**Text segment:**
^^^^

A University of Pittsburgh Medical Center research team, led by McGowan Institute faculty member Albert D. Donnenberg, PhD, has successfully isolated and cultured human blood-forming, or hematopoietic, stem cells from fat tissue. This suggests that they have found another important source of cells for reconstituting the bone marrow of patients undergoing intensive radiation therapy for blood cancers.
Fat tissue has the ability to rapidly expand or contract in accordance with nutritional constraints. In so doing, it requires rapid adjustment in its blood supply and supporting connective tissue, or stroma. Based on previous reports that the “stromal vascular” fraction of fat tissue contains stem cells that give rise to pericytes—cells surrounding small blood vessels—the researchers isolated the stromal vascular fraction from human fat tissue and expanded these cells by growing them in a specialized blood-culturing medium for 21 to 42 days.

^^^^

**Extracted records:**
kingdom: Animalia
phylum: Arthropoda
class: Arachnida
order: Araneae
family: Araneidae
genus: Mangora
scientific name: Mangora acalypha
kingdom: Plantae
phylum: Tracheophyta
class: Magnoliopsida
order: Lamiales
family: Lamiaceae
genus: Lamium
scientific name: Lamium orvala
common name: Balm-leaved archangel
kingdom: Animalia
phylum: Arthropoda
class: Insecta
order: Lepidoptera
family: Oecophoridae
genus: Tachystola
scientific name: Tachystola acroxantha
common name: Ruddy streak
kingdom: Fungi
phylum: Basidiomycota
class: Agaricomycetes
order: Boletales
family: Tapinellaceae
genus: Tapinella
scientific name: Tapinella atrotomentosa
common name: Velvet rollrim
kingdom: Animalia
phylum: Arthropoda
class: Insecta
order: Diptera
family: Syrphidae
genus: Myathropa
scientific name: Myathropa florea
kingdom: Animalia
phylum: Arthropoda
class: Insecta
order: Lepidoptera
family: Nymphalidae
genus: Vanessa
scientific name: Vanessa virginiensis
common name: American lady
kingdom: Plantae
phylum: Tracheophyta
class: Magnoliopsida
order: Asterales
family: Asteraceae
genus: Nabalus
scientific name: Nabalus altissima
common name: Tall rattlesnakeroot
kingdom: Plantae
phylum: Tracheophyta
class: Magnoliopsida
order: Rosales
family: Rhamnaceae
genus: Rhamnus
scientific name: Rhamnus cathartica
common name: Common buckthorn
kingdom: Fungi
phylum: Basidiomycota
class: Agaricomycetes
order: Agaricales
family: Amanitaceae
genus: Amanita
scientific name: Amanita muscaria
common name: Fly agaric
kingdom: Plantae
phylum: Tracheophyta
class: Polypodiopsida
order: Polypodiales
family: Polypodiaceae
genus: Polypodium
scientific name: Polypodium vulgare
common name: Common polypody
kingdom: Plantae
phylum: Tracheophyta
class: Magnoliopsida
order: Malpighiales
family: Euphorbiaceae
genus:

^^^^

**Task objective:** Continue the passage on blood-forming stem cells cultured from fat tissue, starting after its last sentence.

**Solved exercise:**
Using a cell-sorting method known as flow cytometry, the researchers detected a broad spectrum of hematopoietic cells among the cultured cells at varying stages of differentiation. In particular, they observed both early and mature red blood cells. Moreover, they detected CD34+ cells at approximately the same frequency as is present in freshly isolated bone marrow. In bone marrow, CD34+ expression indicates the presence of progenitor cells which give rise to all of the different types of blood cells.
These data indicate that hematopoietic stem cells, or cells that give rise to them, are an integral part of normal adipose (fat) tissue, according to Dr. Donnenberg. “We took cells from the stromal vascular fraction of normal adipose tissue and basically gave them bone marrow food to see what would happen. We were able to culture a variety of hematopoietic cells, including blood progenitor cells.”
Dr. Donnenberg said that the use of a patient’s own bone marrow or blood-derived stem cells for bone marrow reconstitution carries some risk that these cells are contaminated with the patient’s own tumor cells. “Since it has been shown in some cases that tumor cells contaminating bone marrow grafts are the source of recurrent malignancies after autologous transplantation, this might be a way of giving patients who need bone marrow reconstitution their own hematopoietic cells derived from a source other than their defective bone marrow,” he explained.
Illustration: McGowan Institute for Regenerative Medicine.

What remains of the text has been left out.